### Records shown
== Segment start ==

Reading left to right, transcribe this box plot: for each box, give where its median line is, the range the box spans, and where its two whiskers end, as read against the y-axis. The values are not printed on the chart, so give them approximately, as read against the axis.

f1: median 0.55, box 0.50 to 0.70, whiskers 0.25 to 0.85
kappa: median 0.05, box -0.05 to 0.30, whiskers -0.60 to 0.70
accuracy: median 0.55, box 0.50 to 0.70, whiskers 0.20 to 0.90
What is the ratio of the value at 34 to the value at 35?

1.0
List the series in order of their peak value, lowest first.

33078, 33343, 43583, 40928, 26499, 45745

== Segment end ==
== Segment start ==

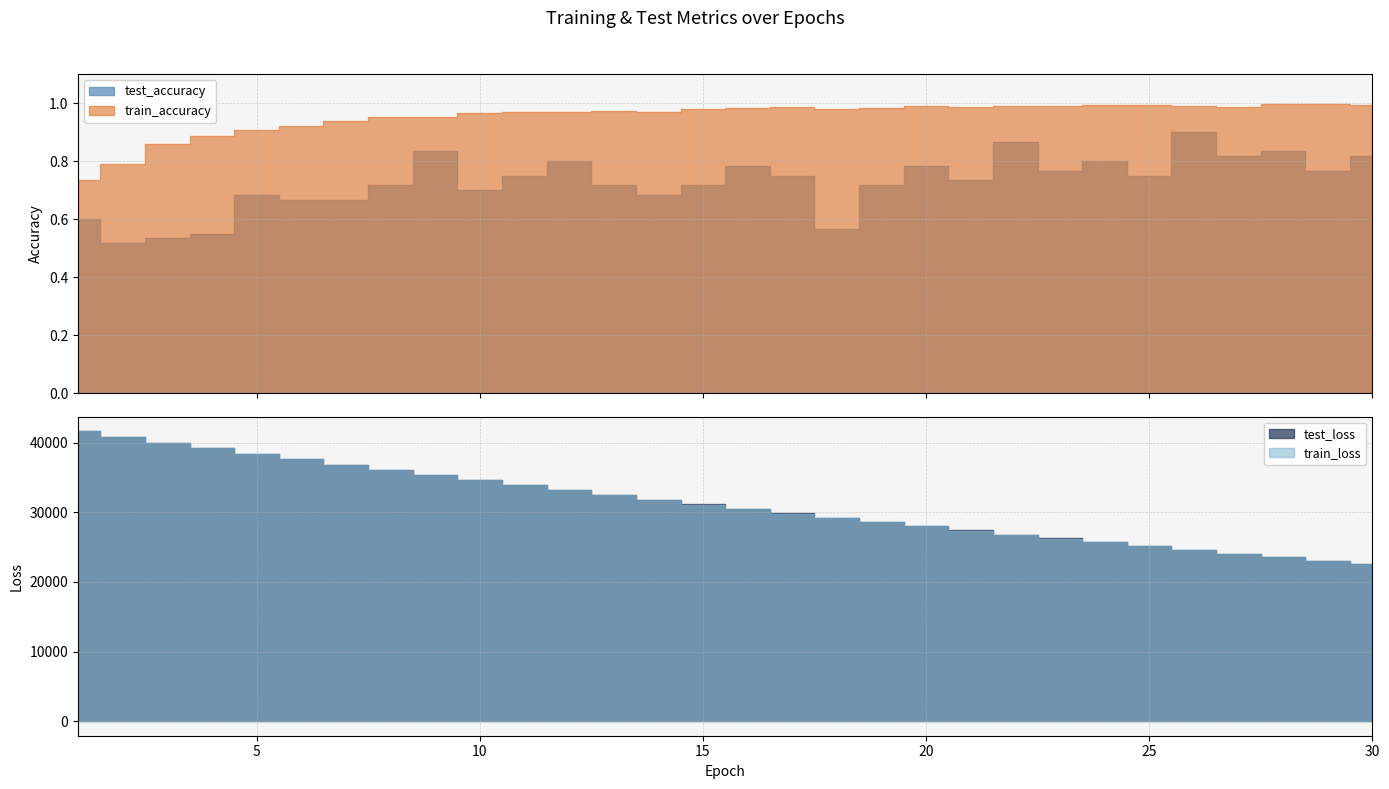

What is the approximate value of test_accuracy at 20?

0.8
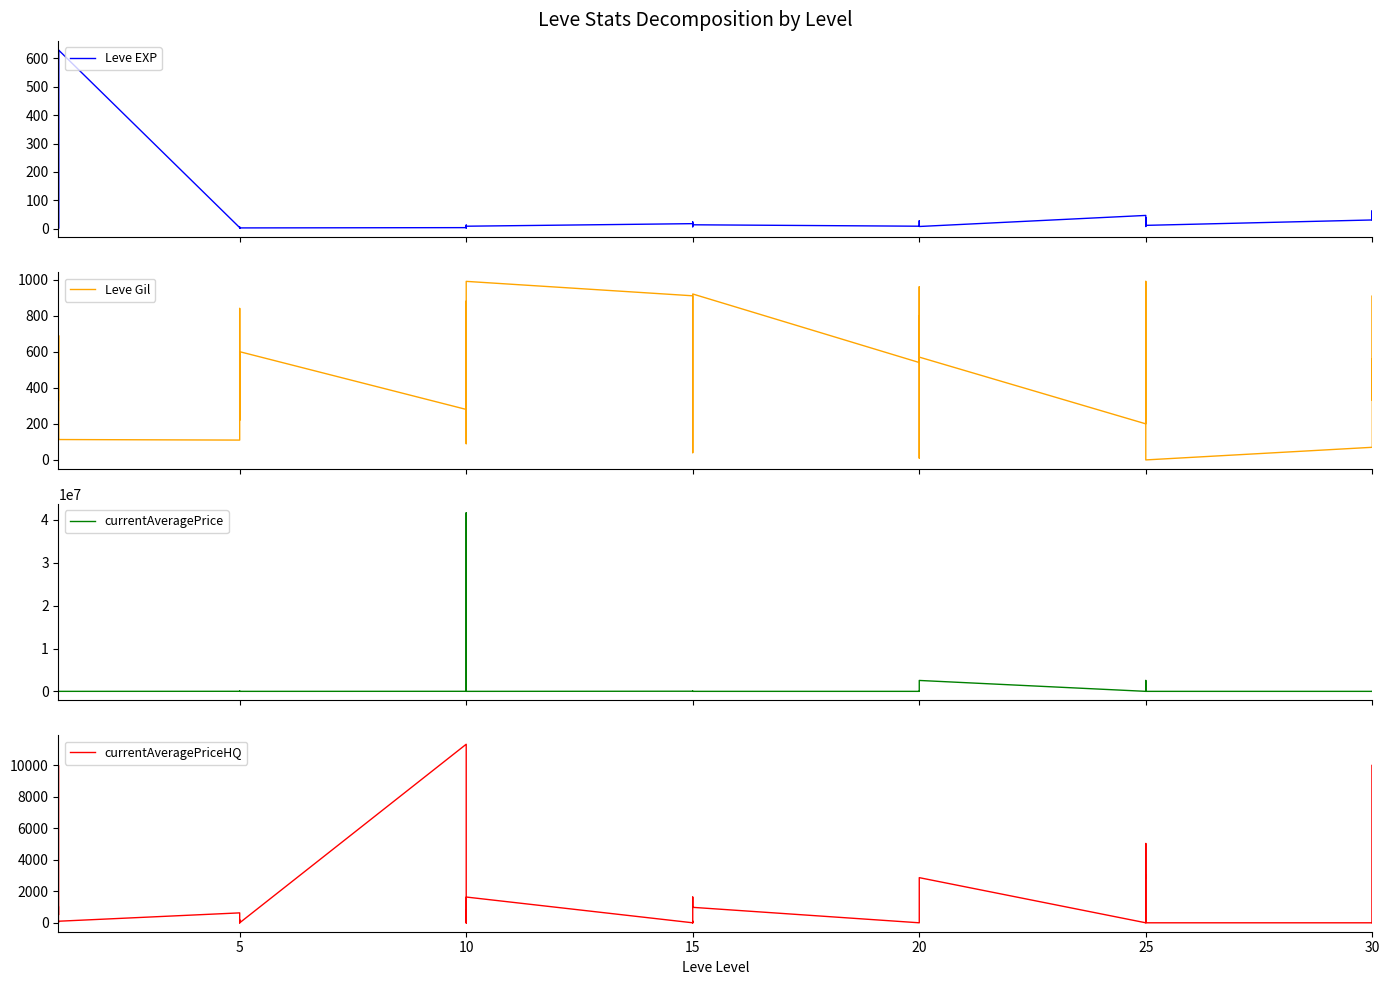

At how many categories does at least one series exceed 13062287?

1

== Segment end ==
== Segment start ==

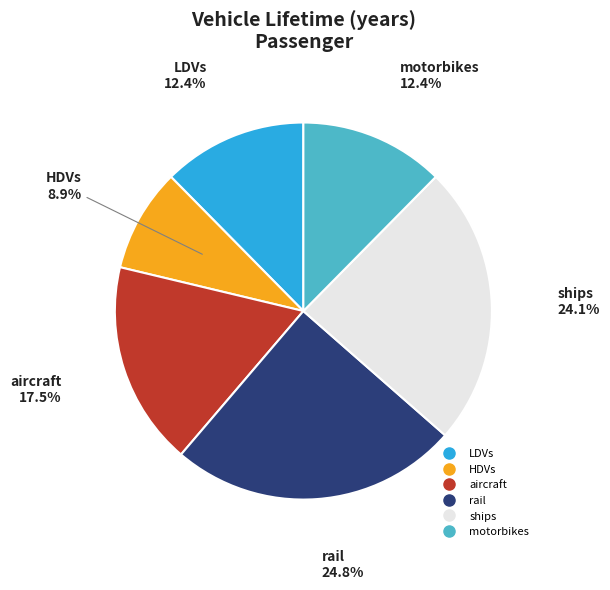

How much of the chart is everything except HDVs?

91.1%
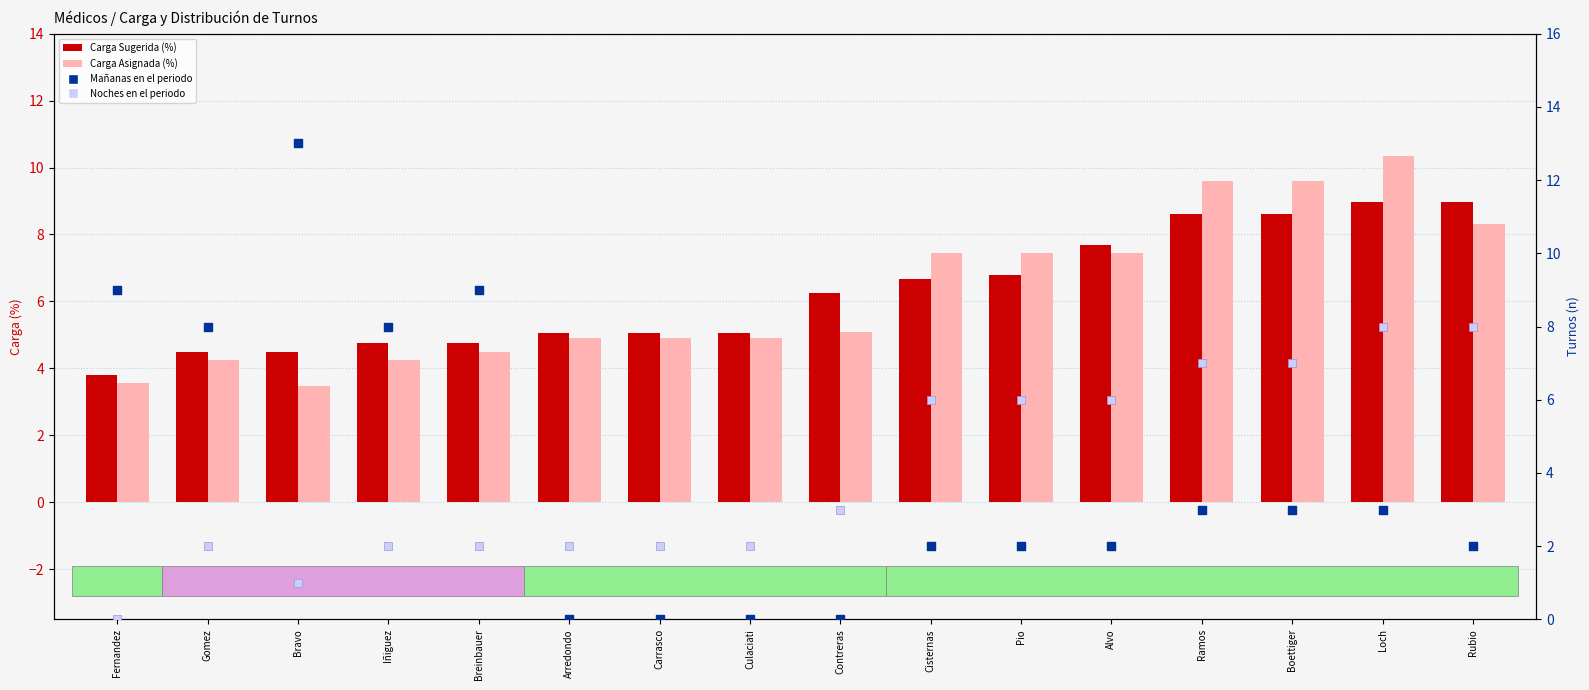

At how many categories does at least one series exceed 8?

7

== Segment end ==

Reproduce the listing verbatim, from the line containing "f1: median 0.55, box" to the line containing "List the series", including both of those lines.

### Written reply
f1: median 0.55, box 0.50 to 0.70, whiskers 0.25 to 0.85
kappa: median 0.05, box -0.05 to 0.30, whiskers -0.60 to 0.70
accuracy: median 0.55, box 0.50 to 0.70, whiskers 0.20 to 0.90
What is the ratio of the value at 34 to the value at 35?

1.0
List the series in order of their peak value, lowest first.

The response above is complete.